# What you will do
Whenever a line in the records below holds the string "rsatdi", include it in the count, and state the number alone.

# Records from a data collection
· · · · ·

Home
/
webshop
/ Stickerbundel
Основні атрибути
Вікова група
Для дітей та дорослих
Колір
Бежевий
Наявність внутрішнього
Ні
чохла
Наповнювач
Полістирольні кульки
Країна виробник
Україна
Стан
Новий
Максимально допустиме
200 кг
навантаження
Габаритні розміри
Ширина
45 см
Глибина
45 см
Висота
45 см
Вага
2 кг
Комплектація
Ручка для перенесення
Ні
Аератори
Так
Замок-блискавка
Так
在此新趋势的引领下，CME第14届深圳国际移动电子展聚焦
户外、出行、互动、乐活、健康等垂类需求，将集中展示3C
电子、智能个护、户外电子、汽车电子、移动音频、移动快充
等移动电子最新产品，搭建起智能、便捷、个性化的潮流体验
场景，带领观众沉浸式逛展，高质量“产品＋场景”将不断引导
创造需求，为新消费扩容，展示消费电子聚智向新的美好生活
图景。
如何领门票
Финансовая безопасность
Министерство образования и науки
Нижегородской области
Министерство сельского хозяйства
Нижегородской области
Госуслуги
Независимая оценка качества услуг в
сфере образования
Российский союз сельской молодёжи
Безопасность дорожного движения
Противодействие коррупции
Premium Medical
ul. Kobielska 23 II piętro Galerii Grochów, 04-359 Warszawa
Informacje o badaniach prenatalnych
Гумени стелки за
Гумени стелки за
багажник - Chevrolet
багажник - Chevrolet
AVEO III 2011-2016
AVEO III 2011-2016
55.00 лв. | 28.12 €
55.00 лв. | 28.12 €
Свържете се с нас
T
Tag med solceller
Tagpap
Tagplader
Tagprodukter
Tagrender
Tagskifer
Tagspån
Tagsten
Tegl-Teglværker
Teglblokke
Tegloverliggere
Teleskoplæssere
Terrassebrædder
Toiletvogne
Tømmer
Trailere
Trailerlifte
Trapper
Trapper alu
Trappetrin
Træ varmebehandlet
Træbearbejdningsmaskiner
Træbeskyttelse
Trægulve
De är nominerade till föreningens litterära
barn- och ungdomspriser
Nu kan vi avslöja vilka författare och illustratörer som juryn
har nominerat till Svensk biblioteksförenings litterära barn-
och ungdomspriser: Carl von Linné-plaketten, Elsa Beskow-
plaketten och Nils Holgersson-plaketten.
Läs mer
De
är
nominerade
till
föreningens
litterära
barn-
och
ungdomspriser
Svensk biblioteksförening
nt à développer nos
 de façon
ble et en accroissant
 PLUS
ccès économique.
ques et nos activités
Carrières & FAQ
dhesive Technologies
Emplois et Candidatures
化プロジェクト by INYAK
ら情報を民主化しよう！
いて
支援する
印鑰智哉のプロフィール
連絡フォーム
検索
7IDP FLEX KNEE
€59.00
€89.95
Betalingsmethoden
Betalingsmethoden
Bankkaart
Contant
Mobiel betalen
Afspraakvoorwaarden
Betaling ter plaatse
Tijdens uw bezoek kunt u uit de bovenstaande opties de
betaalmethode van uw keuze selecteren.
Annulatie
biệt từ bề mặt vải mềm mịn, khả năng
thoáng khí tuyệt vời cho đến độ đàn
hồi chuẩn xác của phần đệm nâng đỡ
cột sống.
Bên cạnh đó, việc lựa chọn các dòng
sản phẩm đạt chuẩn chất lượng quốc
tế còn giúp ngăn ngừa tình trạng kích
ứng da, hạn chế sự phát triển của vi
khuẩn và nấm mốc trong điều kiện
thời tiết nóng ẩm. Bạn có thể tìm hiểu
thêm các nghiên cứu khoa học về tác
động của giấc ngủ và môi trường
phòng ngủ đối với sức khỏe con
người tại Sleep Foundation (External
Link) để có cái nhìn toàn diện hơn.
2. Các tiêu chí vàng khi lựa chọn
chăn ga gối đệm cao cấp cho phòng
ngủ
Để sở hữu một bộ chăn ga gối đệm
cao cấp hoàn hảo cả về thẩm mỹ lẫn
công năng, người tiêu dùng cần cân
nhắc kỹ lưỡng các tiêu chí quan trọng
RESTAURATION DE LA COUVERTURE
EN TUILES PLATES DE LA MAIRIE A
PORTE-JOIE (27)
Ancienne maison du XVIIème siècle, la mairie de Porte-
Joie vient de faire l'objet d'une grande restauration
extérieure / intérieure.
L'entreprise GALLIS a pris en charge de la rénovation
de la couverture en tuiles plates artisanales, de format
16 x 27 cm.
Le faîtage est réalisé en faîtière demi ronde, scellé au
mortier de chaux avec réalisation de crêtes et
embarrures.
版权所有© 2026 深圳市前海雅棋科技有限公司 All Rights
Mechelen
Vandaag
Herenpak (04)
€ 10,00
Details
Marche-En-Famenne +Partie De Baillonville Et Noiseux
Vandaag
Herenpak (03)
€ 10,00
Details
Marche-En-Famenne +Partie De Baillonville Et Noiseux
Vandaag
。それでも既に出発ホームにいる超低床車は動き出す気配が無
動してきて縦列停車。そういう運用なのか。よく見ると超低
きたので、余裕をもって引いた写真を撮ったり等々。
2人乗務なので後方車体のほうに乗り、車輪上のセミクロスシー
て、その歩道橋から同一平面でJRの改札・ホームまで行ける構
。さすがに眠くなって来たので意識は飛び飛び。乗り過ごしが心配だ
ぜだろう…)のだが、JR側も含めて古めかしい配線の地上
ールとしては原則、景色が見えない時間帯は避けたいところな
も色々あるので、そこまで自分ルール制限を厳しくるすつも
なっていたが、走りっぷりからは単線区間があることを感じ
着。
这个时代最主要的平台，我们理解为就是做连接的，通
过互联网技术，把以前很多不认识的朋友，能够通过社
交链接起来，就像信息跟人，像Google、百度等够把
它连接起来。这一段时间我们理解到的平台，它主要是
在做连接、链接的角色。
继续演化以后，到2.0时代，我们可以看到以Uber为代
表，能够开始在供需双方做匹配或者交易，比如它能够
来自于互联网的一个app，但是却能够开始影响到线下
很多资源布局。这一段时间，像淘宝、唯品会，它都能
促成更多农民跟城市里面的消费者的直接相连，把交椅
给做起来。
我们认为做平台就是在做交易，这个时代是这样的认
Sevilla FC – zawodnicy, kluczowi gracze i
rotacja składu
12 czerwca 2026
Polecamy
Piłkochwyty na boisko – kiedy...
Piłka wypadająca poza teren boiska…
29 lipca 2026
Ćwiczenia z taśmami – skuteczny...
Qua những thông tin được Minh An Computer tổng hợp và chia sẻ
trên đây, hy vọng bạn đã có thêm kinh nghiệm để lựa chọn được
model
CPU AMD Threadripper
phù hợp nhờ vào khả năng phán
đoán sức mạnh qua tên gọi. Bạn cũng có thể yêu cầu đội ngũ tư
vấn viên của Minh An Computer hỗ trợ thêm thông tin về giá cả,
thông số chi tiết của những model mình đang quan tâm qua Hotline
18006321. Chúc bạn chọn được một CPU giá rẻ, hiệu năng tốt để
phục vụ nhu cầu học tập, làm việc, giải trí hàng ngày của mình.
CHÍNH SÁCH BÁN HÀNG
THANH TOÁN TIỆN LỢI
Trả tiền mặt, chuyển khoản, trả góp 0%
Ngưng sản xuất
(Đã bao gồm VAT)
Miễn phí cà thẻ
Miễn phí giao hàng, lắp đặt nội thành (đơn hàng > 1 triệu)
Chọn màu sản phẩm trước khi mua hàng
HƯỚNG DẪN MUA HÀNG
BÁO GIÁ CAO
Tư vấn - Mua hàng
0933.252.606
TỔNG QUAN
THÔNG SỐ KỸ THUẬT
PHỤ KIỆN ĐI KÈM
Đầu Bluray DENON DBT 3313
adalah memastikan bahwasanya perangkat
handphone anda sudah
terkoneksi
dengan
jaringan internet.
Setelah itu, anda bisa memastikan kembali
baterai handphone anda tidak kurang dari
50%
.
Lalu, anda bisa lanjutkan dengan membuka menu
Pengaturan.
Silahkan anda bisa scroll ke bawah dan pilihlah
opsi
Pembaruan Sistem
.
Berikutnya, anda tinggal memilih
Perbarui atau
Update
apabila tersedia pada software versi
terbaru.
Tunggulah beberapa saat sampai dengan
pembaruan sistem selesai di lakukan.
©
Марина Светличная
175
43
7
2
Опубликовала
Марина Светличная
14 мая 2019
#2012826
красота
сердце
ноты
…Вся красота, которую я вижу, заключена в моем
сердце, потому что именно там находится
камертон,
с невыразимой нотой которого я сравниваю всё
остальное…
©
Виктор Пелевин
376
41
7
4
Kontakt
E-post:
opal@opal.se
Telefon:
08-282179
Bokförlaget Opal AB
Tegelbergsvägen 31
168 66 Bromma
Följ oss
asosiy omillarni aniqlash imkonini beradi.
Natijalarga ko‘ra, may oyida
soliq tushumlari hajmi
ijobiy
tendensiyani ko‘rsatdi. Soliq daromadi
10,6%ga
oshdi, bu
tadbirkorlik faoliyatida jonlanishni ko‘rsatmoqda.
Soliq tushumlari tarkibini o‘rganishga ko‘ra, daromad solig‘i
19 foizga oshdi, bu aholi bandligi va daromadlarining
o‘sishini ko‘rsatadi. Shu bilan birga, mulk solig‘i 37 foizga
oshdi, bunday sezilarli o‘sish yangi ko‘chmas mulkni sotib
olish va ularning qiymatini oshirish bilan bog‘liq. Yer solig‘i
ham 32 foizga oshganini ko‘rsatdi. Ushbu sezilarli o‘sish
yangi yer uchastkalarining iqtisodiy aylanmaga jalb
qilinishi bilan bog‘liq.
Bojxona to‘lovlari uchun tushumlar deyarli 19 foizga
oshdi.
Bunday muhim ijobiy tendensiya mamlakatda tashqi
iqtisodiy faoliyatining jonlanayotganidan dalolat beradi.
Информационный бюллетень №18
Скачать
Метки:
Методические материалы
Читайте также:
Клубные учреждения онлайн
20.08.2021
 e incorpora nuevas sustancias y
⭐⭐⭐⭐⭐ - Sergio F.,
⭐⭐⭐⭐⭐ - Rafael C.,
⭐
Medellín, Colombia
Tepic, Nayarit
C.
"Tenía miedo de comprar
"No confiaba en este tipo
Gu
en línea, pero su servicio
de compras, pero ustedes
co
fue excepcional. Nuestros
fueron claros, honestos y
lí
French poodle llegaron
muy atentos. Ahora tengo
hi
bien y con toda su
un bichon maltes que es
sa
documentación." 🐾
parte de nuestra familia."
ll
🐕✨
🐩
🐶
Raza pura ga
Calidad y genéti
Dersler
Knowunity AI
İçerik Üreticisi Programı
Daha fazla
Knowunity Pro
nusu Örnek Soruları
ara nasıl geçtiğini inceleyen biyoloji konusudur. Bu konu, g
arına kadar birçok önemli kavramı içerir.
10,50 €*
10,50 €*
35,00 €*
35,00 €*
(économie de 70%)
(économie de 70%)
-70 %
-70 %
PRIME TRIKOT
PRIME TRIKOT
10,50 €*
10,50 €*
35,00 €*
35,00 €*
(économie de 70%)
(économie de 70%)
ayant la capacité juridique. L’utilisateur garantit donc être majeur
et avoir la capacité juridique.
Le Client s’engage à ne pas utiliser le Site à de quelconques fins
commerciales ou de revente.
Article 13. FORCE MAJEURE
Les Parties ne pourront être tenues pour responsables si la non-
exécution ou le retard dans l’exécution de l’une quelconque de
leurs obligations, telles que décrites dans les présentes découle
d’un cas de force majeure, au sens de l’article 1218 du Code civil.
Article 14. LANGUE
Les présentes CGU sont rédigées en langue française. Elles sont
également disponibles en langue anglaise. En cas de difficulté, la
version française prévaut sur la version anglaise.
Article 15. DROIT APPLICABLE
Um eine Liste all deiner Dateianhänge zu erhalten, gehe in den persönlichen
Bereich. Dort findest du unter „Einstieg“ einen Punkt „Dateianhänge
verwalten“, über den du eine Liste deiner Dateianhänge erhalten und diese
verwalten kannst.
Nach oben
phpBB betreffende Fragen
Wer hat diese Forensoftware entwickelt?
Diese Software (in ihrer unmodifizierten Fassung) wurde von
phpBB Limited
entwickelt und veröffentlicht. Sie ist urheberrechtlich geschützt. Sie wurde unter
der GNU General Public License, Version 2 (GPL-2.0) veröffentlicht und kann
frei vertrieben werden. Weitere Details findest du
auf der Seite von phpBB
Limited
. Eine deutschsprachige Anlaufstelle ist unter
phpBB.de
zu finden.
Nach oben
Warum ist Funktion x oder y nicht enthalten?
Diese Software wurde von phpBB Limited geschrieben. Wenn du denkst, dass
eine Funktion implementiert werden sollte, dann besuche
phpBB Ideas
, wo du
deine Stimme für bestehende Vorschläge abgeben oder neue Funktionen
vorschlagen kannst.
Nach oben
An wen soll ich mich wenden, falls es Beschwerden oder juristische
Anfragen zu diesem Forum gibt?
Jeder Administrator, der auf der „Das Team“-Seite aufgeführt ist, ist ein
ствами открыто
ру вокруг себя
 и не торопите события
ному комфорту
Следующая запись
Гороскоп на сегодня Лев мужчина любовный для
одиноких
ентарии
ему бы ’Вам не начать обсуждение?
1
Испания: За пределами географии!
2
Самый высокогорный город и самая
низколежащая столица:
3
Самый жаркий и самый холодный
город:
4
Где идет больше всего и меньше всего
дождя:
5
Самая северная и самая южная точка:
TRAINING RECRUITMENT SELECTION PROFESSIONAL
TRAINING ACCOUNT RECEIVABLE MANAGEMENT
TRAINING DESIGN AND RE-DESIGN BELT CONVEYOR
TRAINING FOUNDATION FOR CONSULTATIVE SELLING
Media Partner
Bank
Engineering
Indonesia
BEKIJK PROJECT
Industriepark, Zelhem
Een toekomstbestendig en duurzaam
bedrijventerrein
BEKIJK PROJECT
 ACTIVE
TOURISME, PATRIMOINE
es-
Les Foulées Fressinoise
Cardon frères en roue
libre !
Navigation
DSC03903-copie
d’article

· · · · ·

# Exercise solution
2